I’m playing through undertale, so far it reminds me of playing games like this when I was a kid. Even with a murderous flower and everything
So I got to Lowes looking to buy paint. When I get up to the counter a woman in a blue smock asks me what color I’m looking for today after a brief conversation about summer vs winter weather. I pull out a picture I zoomed in on of a very off white color. She says “no problem” and goes to make the color, I pay for it and she asks what kind of color that was, it seemed uncommon. I told her it was just something I came up with.
I feel an explanation is needed as to why I disappeared for so long. After my last post I was called over to my parent’s house. I assumed they wanted to have breakfast and catch up. Turns out they knew about my delectable sexual appetite for the magnificent white paste. It was an intervention. I left immediately. At first they kept calling, then they started finding my personal social media accounts. Surely I was in a jam, which is not nearly as great as being in mayo, believe me I’ve tried. So In my distraction I had a car accident. I was in a coma for what seemed like forever. When I woke up some asshole who obviously had seen too much Futurama greeted me to “WELCOME TO THE WORLD OF TOMORROW.” Nearly punched the gentleman. But after a bit of waking up I was given the great news.. My parents were dead! Head on collision with a tree. Now I can once again feel the cool, moist, orgasmic condiment on my genitals in peace once more! Catch you guys later, I have a prostitute, a jar of mayo, and a bag of dreams to get through..
HIDE YO HELMANN'S HIDE YO HINES! MAYODICK CHRONICLES IS BACK AND FEELIN’ FINE!

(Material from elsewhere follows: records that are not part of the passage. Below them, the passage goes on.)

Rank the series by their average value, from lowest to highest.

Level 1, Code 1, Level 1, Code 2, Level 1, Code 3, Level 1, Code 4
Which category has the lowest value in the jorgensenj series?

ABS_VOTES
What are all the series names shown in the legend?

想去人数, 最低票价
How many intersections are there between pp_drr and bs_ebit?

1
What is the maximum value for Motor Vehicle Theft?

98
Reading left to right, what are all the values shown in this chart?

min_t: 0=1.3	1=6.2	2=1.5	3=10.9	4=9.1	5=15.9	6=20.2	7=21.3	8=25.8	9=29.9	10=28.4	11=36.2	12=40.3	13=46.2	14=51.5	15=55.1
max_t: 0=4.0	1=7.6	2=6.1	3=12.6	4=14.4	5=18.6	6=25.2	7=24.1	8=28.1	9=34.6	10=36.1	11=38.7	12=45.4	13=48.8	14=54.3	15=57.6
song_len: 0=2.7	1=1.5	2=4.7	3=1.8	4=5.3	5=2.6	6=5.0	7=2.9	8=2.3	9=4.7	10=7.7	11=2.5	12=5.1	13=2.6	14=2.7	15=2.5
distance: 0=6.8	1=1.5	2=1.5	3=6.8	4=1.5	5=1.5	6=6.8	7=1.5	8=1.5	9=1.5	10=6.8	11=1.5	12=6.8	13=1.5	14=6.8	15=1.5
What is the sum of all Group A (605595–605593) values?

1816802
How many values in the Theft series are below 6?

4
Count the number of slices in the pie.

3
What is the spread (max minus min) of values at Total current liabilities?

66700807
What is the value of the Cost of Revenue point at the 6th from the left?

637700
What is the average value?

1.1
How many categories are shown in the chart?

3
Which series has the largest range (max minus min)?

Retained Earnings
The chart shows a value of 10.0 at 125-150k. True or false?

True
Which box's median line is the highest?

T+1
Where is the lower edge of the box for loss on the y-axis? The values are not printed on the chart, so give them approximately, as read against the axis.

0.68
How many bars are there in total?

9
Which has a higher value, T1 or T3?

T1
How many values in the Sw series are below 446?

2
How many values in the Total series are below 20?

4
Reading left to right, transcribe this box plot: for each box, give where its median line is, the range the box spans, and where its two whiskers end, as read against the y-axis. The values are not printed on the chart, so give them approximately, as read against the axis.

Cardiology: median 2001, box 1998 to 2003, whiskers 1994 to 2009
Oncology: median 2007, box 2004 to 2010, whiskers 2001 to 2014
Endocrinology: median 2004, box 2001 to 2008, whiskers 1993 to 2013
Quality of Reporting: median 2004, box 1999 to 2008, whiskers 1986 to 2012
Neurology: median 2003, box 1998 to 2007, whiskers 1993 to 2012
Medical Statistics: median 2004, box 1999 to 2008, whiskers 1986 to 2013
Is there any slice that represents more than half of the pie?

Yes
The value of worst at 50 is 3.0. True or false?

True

I saw something at the store today. They started selling Mayo with hot sauce in it. I was partially intrigued and somewhat afraid for my penis. Bought it, took it home, lit some candles, and got into the typical ritual stance. Slowly came up to it like a nervous teenager at their 1st time. As I went to stick it in I started feeling the burning sensation around my rock hard cock. But it felt good. I Stuck it in and fucked it for a good while before cuming. It was amazing.
Ah another day another jar. Sometimes I sit around and wonder; is there more to life then sticking your penis in a condiment? Then I remember....no there isn't, this is why people are constantly depressed. They do not know of the magical healing anti-depressant I have found. I will fuck these jars until the day I die!!
I bet some of you are curious...why stick your dick in mayonnaise? Well ask yourself this: When doughnuts were invented, how long do you think it took for some guy to try fucking it? When Mayo was invented, how long do you think it took for some guy to try fucking it? Both probably happened pretty quickly. But when I tried fucking doughnuts it wasn't satisfying. Mayo is the one true way!
I'm thinking about getting a tattoo of a jar of sweet white mayo on my thigh. Maybe with a open jar and a place to fit my penis so It looks like it's being stuck in there.
Today I got some of that good #Hellmans and started out with the tip and then went all in.....I came instantly.